- Muchas gracias por venir. Esto es todo por hoy. Ya se puede retirar- me dijeron.
Y salí, vagabundeando por el corredor, distante de todo. Al cabo de un rato llegué a casa. Desde la puerta ya se degustaba esa fragancia a frambuesas que había en el interior.
- Julio, ¿cómo te fue? – preguntó María.
- La verdad que bien, fue simple, un trámite más. Común y corriente, con la sencillez que imaginaba. Me hicieron unas preguntas, respondí todo de la mejor manera posible, completé una planilla con mis datos y bueno, me dijeron que eso era todo.
Dejé el saco colgado en el perchero, me desanude la corbata y me senté contra la ventana, en el sillón que trajo el abuelo de su casa cuando se mudó. Esperaba recostado el llamado a la mesa para comer, mirando los pájaros jugar en el patio. Era esa imagen la que me hacía recordar mis tardes en la plaza, corriendo por ahí con los chicos del barrio, o quizá los paseos de la mano del abuelo Pocho, que me acompañaba tantas tardes a darle de comer a las palomas de la fuente.
Como sabía que todavía faltaba para disfrutar de los ñoquis del 29, aproveché para viajar por los recuerdos en un sueño. Escuchando de fondo en un radio Spika un viejo vals me decía “Borracho de pasión, / y ciego de querer, / se lanza a tu atracción / sin ver que más que un alma / en ti, mujer, hay un vals.” Me dormité por un rato. Los tangos seguían pasando por la radio, pero los oía allá en lo lejos, porque mi sueño estaba más cerca. Eran la música de fondo que acompañaba a mis imágenes flotando en el viento. Y ahí me di cuenta que nada está tan lejos ni tan cercano como parece. Uno esta aquí y en el otro lado al mismo tiempo.
Así fue como de pronto iba corriendo hasta la puerta, ansioso por la llegada del tío de España. Tenía 8 años por ese entonces. Los pantalones cortos y la camisa blanca, gastada. Los zapatos lustrados, los tiradores marrones que habían sido de Aníbal y la vieja arreglo para mí, porque se podían seguir usando.
Ese día lo tengo muy presente, porque fue cuando tuve mi primer auto de juguete. El tío me lo trajo de su viaje. Era todo de madera, rojo con las ruedas bien pintadas en negro…
- ¡Julio! ¡Ya está todo en la mesa! Podés venir a comer. ¡Dejá de dormir que después la noche se te hace larga! -.
Me rompió la ilusión de regresar 17 años atrás. La ilusión de volver al abril de 1946. Con ese grito me despertó y mi auto quedó olvidado en el piso del zaguán.
Sentado en la mesa, estaba listo para comer.
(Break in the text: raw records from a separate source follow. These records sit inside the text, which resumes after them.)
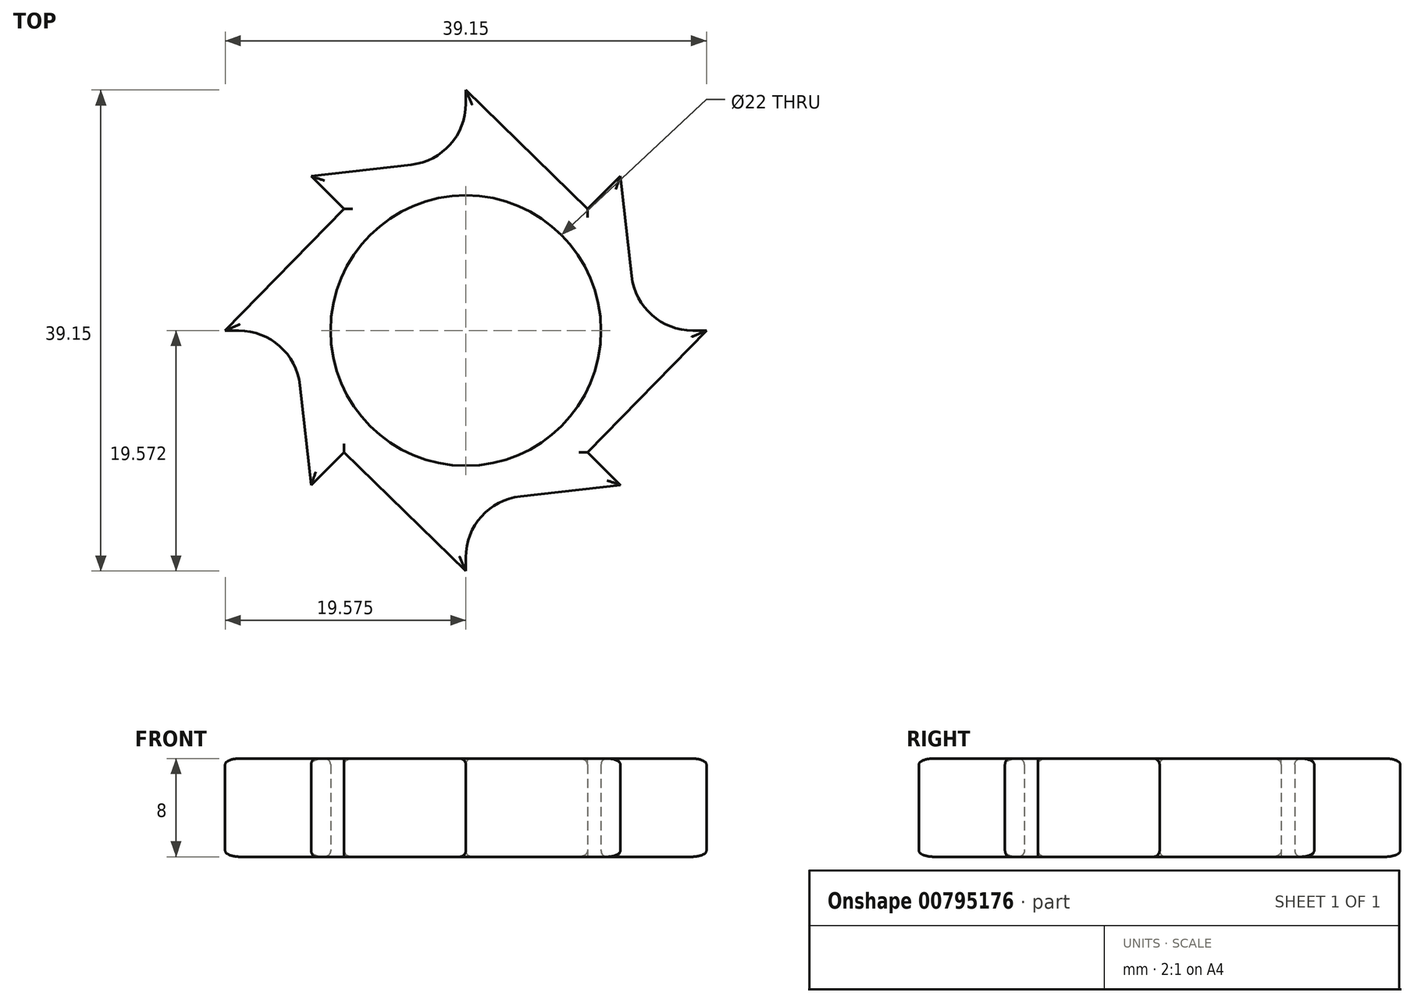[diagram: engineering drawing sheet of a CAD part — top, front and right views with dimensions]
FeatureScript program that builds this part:
annotation { "Feature Type Name" : "Feature", "Feature Type Description" : "" }
export const myFeature = defineFeature(function(context is Context, id is Id, definition is map)
    precondition{}
    {
        {
            var Q0;
            Q0=qCreatedBy(makeId("Top.planeOp"),FACE);
            var sketch = newSketch(context, id + "F0", { "sketchPlane" : qUnion([Q0])});
            skCircle(sketch, "E0", {"center": v(-75.28, 45.77) * mm, "radius": 11 * mm});
            skCircle(sketch, "E1.0", {"center": v(-75.28, 45.77) * mm, "radius": 14 * mm});
            skLineSegment(sketch, "E2", {"start": v(-87.85, 33.2) * mm, "end": v(-85.17, 35.87) * mm});
            skLineSegment(sketch, "E3", {"start": v(-62.7, 33.2) * mm, "end": v(-65.38, 35.87) * mm});
            skLineSegment(sketch, "E4", {"start": v(-62.7, 58.35) * mm, "end": v(-65.38, 55.67) * mm});
            skLineSegment(sketch, "E5", {"start": v(-87.85, 58.35) * mm, "end": v(-85.17, 55.67) * mm});
            skLineSegment(sketch, "E6", {"start": v(-87.85, 58.35) * mm, "end": v(-79.71, 59.27) * mm});
            skLineSegment(sketch, "E7", {"start": v(-94.85, 45.77) * mm, "end": v(-85.17, 55.67) * mm});
            skLineSegment(sketch, "E8", {"start": v(-87.85, 33.2) * mm, "end": v(-88.77, 41.33) * mm});
            skLineSegment(sketch, "E9", {"start": v(-75.28, 26.2) * mm, "end": v(-85.17, 35.87) * mm});
            skLineSegment(sketch, "E10", {"start": v(-62.7, 33.2) * mm, "end": v(-70.84, 32.27) * mm});
            skLineSegment(sketch, "E11", {"start": v(-55.7, 45.77) * mm, "end": v(-65.38, 35.87) * mm});
            skLineSegment(sketch, "E12", {"start": v(-62.7, 58.35) * mm, "end": v(-61.78, 50.2) * mm});
            skLineSegment(sketch, "E13", {"start": v(-75.28, 65.35) * mm, "end": v(-65.38, 55.67) * mm});
            skLineSegment(sketch, "E14", {"start": v(-75.28, 27.3) * mm, "end": v(-75.28, 26.2) * mm});
            skLineSegment(sketch, "E15", {"start": v(-94.85, 45.77) * mm, "end": v(-93.74, 45.77) * mm});
            skLineSegment(sketch, "E16", {"start": v(-75.28, 65.35) * mm, "end": v(-75.28, 64.24) * mm});
            skLineSegment(sketch, "E17", {"start": v(-55.7, 45.77) * mm, "end": v(-56.81, 45.77) * mm});
            skPoint(sketch, "E18.visualSharp", {"position": v(-75.28, 59.77) * mm});
            skArc(sketch, "E18.filletArc", {"start": v(-79.71, 59.27) * mm, "mid": v(-76.55, 60.9) * mm, "end": v(-75.28, 64.24) * mm});
            skPoint(sketch, "E19.visualSharp", {"position": v(-61.28, 45.77) * mm});
            skArc(sketch, "E19.filletArc", {"start": v(-61.78, 50.2) * mm, "mid": v(-60.14, 47.04) * mm, "end": v(-56.81, 45.77) * mm});
            skPoint(sketch, "E20.visualSharp", {"position": v(-75.28, 31.77) * mm});
            skArc(sketch, "E20.filletArc", {"start": v(-70.84, 32.27) * mm, "mid": v(-74, 30.64) * mm, "end": v(-75.28, 27.3) * mm});
            skPoint(sketch, "E21.visualSharp", {"position": v(-89.28, 45.77) * mm});
            skArc(sketch, "E21.filletArc", {"start": v(-88.77, 41.33) * mm, "mid": v(-90.41, 44.5) * mm, "end": v(-93.74, 45.77) * mm});
            skSolve(sketch);
        }
        {
            var Q0;
            {var subQ4=sQuery(id+"F0.wireOp",EDGE,"E5");Q0=makeQuery(id+"F0.imprint","IMPRINT",FACE,{"disambiguationData":[TD([[makeQuery(id+"F0.imprint","IMPRINT",EDGE,{"derivedFrom":subQ4}),1.0]])]});}
            var Q1;
            {var subQ0=sQuery(id+"F0.wireOp",EDGE,"E4");Q1=makeQuery(id+"F0.imprint","IMPRINT",FACE,{"disambiguationData":[TD([[makeQuery(id+"F0.imprint","IMPRINT",EDGE,{"derivedFrom":subQ0}),1.0]])]});}
            var Q2;
            {var subQ4=sQuery(id+"F0.wireOp",EDGE,"E3");Q2=makeQuery(id+"F0.imprint","IMPRINT",FACE,{"disambiguationData":[TD([[makeQuery(id+"F0.imprint","IMPRINT",EDGE,{"derivedFrom":subQ4}),1.0]])]});}
            var Q3;
            {var subQ4=sQuery(id+"F0.wireOp",EDGE,"E2");Q3=makeQuery(id+"F0.imprint","IMPRINT",FACE,{"disambiguationData":[TD([[makeQuery(id+"F0.imprint","IMPRINT",EDGE,{"derivedFrom":subQ4}),1.0]])]});}
            var Q4;
            Q4=makeQuery(id+"F0.imprint","IMPRINT",FACE,{"disambiguationData":[TD([[makeQuery(id+"F0.imprint","IMPRINT",EDGE,{"derivedFrom":sQuery(id+"F0.wireOp",EDGE,"E0")}),-1.0]])]});
            extrude(context, id + "F1", {"entities" : qUnion([Q0, Q1, Q2, Q3, Q4]), "depth" : 8 * mm, "offsetDistance" : 25 * mm});
        }
        {
            var Q0;
            Q0=makeQuery(id+"F1.opExtrude","CAP_FACE",FACE,{"disambiguationData":[OSD([sQuery(id+"F0.wireOp",EDGE,"E0"),sQuery(id+"F0.wireOp",EDGE,"E2"),sQuery(id+"F0.wireOp",EDGE,"E3"),sQuery(id+"F0.wireOp",EDGE,"E4"),sQuery(id+"F0.wireOp",EDGE,"E5"),sQuery(id+"F0.wireOp",EDGE,"E6"),sQuery(id+"F0.wireOp",EDGE,"E7"),sQuery(id+"F0.wireOp",EDGE,"E8"),sQuery(id+"F0.wireOp",EDGE,"E9"),sQuery(id+"F0.wireOp",EDGE,"E10"),sQuery(id+"F0.wireOp",EDGE,"E11"),sQuery(id+"F0.wireOp",EDGE,"E12"),sQuery(id+"F0.wireOp",EDGE,"E13"),sQuery(id+"F0.wireOp",EDGE,"E14"),sQuery(id+"F0.wireOp",EDGE,"E15"),sQuery(id+"F0.wireOp",EDGE,"E16"),sQuery(id+"F0.wireOp",EDGE,"E17"),sQuery(id+"F0.wireOp",EDGE,"E18.filletArc"),sQuery(id+"F0.wireOp",EDGE,"E19.filletArc"),sQuery(id+"F0.wireOp",EDGE,"E20.filletArc"),sQuery(id+"F0.wireOp",EDGE,"E21.filletArc")])],"isStart":false});
            var Q1;
            Q1=makeQuery(id+"F1.opExtrude","CAP_FACE",FACE,{"disambiguationData":[OSD([sQuery(id+"F0.wireOp",EDGE,"E0"),sQuery(id+"F0.wireOp",EDGE,"E2"),sQuery(id+"F0.wireOp",EDGE,"E3"),sQuery(id+"F0.wireOp",EDGE,"E4"),sQuery(id+"F0.wireOp",EDGE,"E5"),sQuery(id+"F0.wireOp",EDGE,"E6"),sQuery(id+"F0.wireOp",EDGE,"E7"),sQuery(id+"F0.wireOp",EDGE,"E8"),sQuery(id+"F0.wireOp",EDGE,"E9"),sQuery(id+"F0.wireOp",EDGE,"E10"),sQuery(id+"F0.wireOp",EDGE,"E11"),sQuery(id+"F0.wireOp",EDGE,"E12"),sQuery(id+"F0.wireOp",EDGE,"E13"),sQuery(id+"F0.wireOp",EDGE,"E14"),sQuery(id+"F0.wireOp",EDGE,"E15"),sQuery(id+"F0.wireOp",EDGE,"E16"),sQuery(id+"F0.wireOp",EDGE,"E17"),sQuery(id+"F0.wireOp",EDGE,"E18.filletArc"),sQuery(id+"F0.wireOp",EDGE,"E19.filletArc"),sQuery(id+"F0.wireOp",EDGE,"E20.filletArc"),sQuery(id+"F0.wireOp",EDGE,"E21.filletArc")])],"isStart":true});
            fillet(context, id + "F2", {"entities" : qUnion([Q0, Q1]), "radius" : .5 * mm, "tangentPropagation" : true, "allowEdgeOverflow" : false});
        }
    });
María me sirvió un poco de ñoquis.
-¿Querés una presa de pollo? Hoy Doña Josefa me pidió que le diera una mano para correr la cama de su pieza, y viste como es ella, pobre… si no querés recibir lo que te da por ayudarla, se enoja. Me dio un pollo que andaba atrás, en el gallinero.
Mientras comía no podía dejar de pensar en ese recuerdo que había tenido en el sillón. Hace tantos años que no veo el auto rojo, que quedó con una rueda menos. Hacía tanto que no lo tenía presente.
Cuando terminé el almuerzo me fui otra vez al sillón, para reencontrarme con mi baúl imaginario lleno de recuerdos. Pensaba que hay cosas que te hacen más querendón. Hay momentos en la vida que te hacen valoras ciertos detalles, y yo veía que tantas tardes vacías, habían quedado vacías por mi simple inactividad y por la falta de mi auto rojo.
Volví a jugar a las baldosas rotas. Me embarré, mamá me puso cara fea y el viejo me regañó. Entré a la casa otra vez, porque ya era tarde y teníamos que cenar. Papá, Mamá, Aníbal, el auto y yo. No quería soltarlo por nada, me acompañaba a todos lados. Pero de golpe, el auto se escapó de mi falda, papá se enojó mucho. Mientras se comía no se hablaba, no se jugaba, sólo se comía. Me agarró el auto, lo metió en su bolsillo y se fue. No volví a verlo más. El auto de madera se fue para siempre.
- Papá, papá. ¡Mirá lo que me dio el abuelo recién! ¡Mi primer auto, papá! -.
- ¿A ver hijo? ¿Qué pasó? Estaba descansando en el sillón, ¿no te diste cuenta? -.
El auto de madera, ese que me alegro años atrás estaba de nuevo en casa, pero ya no era mío. Pablito, mi hijo, era su nuevo dueño. Seguía igual, sin esa rueda y con el barro de ayer. Levanté la mirada. Lo vi a papá orgulloso, feliz, contento, mirándome con ternura. Y a Pablito también.
- Mientras se come no se habla, no se juega, sólo se come – me dijo.